Alan had been using AVG Free Antivirus – one of the most popular free antivirus programs. However, his troubles began when he uninstalled AVG prior to having us install our Advanced Managed Antivirus protection. Even after being “removed,” AVG was still trying to commandeer his Internet connectivity. His problem was solved by removing the remaining hidden AVG drivers.

Little things like these are what make free antivirus solutions less than optimal.

While the prospect of free protection from malicious viruses and malware may seem appealing at first, the cost further down the road is far less attractive and significantly more.

Here are three reasons why you should think carefully about risking your PCs security with a free antivirus program:

Pathetic Protection

What is the point of having an antivirus program installed on your computer if it’s not able to protect you from the latest viruses and malware attacks?

Paid antivirus programs have more frequently updated features and are always kept up-to-date with the latest virus definitions. Most free solutions, however, offer only minimal protection.

In a study conducted by PC World, free antivirus programs allowed an unsettling 15.2% of malware slip through their detection.

Real-time protection is also rarely an option when you are not paying for your antivirus software. You may be protected from common viruses attacking your computer, but many new, more highly sophisticated viruses could easily get away with infecting your PC and stealing your personal information before being detected.

Annoying Advertisements

The last thing you want when trying to rid your computer of malware is intrusive and annoying adware.
Many antivirus companies partner with advertisers so they can make money off their free products. Free antivirus utilities commonly hijack your browser, homepage, toolbars, and search engine. This generates more revenue for them and more trouble for you.

Free antivirus solutions rarely detect or stop unwanted adware. These programs often seem helpful and legitimate – advertised as being used for couponing, finding lyrics to your favorite songs, or even checking the weather.

But these programs gain an alarmingly elevated level of access to your computer. They leave your computer extremely vulnerable to malicious attacks.

Adware such as this results in even more pop-ups, advertisements, and even spam emails. Stuff you’re trying to prevent in the first place!

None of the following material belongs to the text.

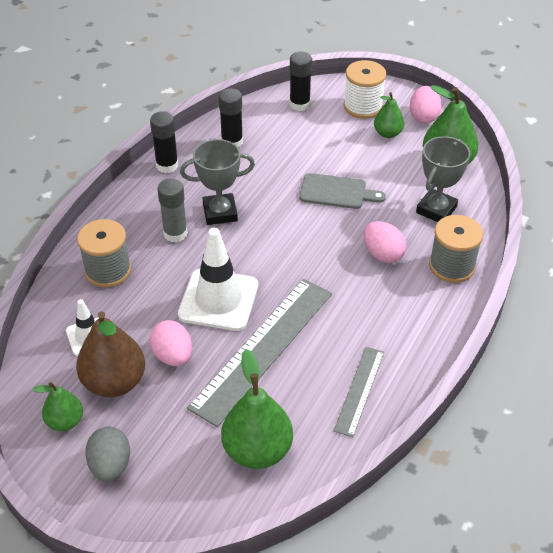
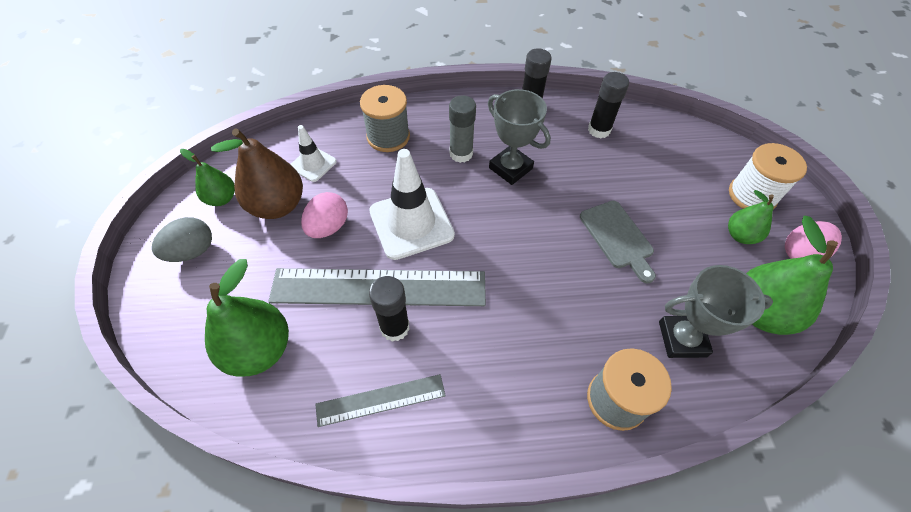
camera: 55 degrees right, 10 degrees up
(299, 104) = (697, 148): black glue stick -> black glue stick (395, 327)
(382, 254) = (574, 322): pink egg -> none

Something else to think about …

Why do all the free antivirus programs bombard you with ads to upgrade to their paid version? Even they know the paid version is more effective.

Unwanted Utilities

One of the more annoying and potentially dangerous aspects of free antivirus programs are the extra “features” that come bundled with them.

Free antivirus solutions are often bundled with a plethora of other largely useless and problem-causing utilities.

Some contain a bundled proprietary search engine or homepage. But these are a mere rebranding of Ask, Yahoo, or Bing search engines.

If you wish to use one of these search engines, you’re better off going to the legitimate website.

Some antivirus programs also attempt to redirect your web browsing through their servers promoting added protection. Ironically, this often results in security holes due to poor product development, leaving you even more vulnerable to outside attacks than before.

Buyer Beware

While a “free” virus program may be enticing to you, they are often littered with too many downfalls to be a truly good value.

Computer professionals who recommend you use a free antivirus program are doing you a major disservice. They often make more money off cleaning the virus infections and fixing other problems caused by the free programs than they do by offering you a highly effective paid antivirus software.

So what should you do?

Paid antivirus protection costs far less than you would expect. Premium antivirus software is the best option for your computer’s security and for your pocketbook.

If you absolutely cannot or simply refuse to pay for your antivirus protection, you should be extremely confident in your ability to safely navigate the web and steer clear of any and every suspicious website, email, or pop-up.